:: WHAT YOU SHOULD DO ::
Edit the records from the line containing "Polygon 2.0 Tables" down to the line containing "Quick Links to": give only those lines again, with "backfilled" replaced by "loaded" and nothing else changed.

Segment Start: EXTRACTED ENTRIES

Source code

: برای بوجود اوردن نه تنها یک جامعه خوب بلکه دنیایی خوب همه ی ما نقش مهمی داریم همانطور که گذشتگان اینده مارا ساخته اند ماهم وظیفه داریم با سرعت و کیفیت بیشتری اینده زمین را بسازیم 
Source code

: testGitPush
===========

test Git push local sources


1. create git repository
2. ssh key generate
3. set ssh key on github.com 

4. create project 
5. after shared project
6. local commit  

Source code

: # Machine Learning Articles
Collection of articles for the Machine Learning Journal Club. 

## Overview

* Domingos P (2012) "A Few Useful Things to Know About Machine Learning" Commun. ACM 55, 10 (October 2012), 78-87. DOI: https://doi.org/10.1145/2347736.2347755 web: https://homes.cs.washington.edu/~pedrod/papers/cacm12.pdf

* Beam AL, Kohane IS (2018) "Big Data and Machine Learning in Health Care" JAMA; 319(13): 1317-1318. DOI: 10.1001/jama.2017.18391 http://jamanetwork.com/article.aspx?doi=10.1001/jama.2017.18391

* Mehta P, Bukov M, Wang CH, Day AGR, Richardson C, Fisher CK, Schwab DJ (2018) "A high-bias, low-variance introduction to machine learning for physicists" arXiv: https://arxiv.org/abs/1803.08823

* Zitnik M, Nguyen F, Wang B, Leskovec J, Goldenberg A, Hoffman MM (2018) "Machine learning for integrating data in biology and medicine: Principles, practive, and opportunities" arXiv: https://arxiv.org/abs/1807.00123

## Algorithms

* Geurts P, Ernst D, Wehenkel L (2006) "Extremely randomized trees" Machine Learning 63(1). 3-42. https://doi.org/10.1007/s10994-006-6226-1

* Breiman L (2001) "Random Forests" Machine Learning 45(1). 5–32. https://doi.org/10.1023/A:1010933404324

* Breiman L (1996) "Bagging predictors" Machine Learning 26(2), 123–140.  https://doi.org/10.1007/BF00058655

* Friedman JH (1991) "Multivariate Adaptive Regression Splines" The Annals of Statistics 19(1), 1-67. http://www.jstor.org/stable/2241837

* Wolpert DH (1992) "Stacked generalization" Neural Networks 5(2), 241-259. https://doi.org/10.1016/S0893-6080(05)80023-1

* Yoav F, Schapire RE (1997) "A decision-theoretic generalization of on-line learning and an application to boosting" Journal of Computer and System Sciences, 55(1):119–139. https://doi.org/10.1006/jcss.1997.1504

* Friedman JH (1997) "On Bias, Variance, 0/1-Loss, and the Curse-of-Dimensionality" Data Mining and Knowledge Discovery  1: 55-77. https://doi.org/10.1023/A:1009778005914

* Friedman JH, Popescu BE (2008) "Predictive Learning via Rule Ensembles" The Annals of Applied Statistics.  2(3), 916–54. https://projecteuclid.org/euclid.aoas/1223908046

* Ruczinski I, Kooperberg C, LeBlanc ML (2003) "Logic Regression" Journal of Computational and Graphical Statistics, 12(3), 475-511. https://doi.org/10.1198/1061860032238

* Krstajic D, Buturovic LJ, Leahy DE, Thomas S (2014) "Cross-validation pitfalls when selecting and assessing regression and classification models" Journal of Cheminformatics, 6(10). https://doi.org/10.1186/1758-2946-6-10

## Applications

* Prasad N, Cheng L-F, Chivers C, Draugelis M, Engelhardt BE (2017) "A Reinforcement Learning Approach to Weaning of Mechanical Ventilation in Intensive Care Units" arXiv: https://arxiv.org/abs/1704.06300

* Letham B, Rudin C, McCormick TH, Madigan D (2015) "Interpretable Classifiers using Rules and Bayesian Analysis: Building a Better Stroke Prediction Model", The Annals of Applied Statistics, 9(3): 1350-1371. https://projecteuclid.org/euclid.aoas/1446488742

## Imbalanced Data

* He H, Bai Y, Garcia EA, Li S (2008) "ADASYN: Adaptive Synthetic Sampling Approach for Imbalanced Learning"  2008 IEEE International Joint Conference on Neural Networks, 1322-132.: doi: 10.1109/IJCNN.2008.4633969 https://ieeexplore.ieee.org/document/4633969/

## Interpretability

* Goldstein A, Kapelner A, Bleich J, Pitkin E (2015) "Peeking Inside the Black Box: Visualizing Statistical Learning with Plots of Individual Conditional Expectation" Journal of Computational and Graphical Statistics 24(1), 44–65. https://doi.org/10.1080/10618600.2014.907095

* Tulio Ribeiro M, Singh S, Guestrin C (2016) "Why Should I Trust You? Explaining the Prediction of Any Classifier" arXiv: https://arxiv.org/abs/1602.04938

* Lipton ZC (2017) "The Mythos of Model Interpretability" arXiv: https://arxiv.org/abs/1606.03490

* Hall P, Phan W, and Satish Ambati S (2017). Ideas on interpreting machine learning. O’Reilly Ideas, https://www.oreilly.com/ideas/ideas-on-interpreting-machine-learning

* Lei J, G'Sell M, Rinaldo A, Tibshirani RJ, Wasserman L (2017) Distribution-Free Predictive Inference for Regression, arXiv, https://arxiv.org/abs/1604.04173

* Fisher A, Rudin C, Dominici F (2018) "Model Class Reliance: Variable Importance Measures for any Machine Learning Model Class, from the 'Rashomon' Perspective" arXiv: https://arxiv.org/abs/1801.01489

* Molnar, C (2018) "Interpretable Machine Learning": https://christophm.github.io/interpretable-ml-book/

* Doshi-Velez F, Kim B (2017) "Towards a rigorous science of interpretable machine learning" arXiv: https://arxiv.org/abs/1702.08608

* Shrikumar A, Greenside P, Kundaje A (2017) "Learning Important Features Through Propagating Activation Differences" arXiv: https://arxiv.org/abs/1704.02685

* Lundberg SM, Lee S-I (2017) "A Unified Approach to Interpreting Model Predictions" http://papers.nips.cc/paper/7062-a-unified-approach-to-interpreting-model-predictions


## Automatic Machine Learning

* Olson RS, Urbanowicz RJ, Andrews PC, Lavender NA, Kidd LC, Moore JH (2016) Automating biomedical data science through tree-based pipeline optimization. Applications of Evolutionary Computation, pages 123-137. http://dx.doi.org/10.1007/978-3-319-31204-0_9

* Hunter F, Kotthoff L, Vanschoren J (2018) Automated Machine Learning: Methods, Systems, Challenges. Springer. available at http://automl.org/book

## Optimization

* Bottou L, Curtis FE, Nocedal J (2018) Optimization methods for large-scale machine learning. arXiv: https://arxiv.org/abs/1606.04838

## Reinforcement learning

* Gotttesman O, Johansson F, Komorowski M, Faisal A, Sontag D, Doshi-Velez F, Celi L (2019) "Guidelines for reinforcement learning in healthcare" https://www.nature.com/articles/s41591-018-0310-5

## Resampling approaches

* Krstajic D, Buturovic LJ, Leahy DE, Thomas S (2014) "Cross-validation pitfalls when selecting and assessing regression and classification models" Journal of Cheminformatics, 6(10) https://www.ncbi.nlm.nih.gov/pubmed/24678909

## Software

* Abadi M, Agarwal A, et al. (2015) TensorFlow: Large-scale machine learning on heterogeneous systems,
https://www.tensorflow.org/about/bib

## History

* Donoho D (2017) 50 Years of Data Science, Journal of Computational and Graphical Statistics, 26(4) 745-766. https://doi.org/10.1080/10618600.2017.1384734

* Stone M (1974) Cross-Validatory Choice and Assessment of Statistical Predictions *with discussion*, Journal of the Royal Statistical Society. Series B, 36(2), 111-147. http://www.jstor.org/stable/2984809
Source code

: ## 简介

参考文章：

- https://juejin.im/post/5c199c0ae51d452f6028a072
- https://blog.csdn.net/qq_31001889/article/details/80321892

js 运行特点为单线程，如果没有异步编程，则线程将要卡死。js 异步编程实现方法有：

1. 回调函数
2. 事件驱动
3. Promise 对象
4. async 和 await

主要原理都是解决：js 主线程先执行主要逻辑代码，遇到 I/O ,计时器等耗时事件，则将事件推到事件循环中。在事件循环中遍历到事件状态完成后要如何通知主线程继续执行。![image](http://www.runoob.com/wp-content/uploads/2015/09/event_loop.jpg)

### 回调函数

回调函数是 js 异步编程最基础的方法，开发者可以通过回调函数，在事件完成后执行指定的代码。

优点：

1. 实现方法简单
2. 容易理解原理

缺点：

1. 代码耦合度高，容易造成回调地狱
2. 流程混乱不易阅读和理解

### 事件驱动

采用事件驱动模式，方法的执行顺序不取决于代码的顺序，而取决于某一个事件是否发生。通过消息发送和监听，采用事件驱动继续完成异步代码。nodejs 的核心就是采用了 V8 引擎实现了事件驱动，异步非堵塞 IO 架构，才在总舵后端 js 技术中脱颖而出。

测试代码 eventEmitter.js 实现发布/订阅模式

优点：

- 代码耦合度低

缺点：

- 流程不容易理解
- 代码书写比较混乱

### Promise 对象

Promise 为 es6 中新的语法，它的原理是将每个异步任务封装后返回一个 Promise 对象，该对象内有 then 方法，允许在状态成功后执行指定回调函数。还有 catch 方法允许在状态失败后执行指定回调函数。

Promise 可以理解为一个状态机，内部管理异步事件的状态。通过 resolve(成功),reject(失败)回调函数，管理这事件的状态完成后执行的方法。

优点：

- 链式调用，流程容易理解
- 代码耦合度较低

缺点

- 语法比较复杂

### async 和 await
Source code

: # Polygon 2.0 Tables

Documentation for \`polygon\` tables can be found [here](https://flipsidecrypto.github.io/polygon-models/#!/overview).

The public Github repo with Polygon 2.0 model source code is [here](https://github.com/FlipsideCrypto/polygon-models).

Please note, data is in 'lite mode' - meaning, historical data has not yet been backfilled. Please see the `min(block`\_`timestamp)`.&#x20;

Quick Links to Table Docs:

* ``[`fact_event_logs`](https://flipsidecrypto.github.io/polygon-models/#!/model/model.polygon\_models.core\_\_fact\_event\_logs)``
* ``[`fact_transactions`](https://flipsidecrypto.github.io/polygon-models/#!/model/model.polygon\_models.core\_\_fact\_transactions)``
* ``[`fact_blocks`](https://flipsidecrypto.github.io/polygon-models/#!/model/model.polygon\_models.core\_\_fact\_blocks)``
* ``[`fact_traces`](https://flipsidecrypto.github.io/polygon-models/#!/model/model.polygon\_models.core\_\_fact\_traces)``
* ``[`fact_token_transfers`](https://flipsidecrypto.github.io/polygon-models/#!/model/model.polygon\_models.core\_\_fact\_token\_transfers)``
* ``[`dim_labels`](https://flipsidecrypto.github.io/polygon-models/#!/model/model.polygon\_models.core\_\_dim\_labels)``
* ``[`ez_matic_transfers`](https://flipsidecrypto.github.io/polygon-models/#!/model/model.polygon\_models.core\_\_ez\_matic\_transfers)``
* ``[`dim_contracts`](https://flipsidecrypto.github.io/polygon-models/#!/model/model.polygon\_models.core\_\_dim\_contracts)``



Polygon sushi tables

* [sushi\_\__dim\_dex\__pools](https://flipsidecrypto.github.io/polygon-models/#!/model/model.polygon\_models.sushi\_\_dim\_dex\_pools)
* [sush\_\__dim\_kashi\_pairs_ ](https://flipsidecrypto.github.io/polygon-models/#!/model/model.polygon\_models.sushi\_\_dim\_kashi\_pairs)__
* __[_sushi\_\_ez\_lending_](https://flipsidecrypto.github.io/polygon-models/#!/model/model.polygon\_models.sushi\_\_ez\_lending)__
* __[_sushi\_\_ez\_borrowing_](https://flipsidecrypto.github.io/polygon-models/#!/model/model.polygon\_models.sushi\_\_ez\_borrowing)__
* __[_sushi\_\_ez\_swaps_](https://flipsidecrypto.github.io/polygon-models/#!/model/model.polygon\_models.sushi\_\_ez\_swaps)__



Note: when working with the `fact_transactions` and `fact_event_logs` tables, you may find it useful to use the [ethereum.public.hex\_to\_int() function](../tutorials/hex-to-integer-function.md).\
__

Segment End: EXTRACTED ENTRIES

:: RESULT BELOW ::
: # Polygon 2.0 Tables

Documentation for \`polygon\` tables can be found [here](https://flipsidecrypto.github.io/polygon-models/#!/overview).

The public Github repo with Polygon 2.0 model source code is [here](https://github.com/FlipsideCrypto/polygon-models).

Please note, data is in 'lite mode' - meaning, historical data has not yet been loaded. Please see the `min(block`\_`timestamp)`.&#x20;

Quick Links to Table Docs:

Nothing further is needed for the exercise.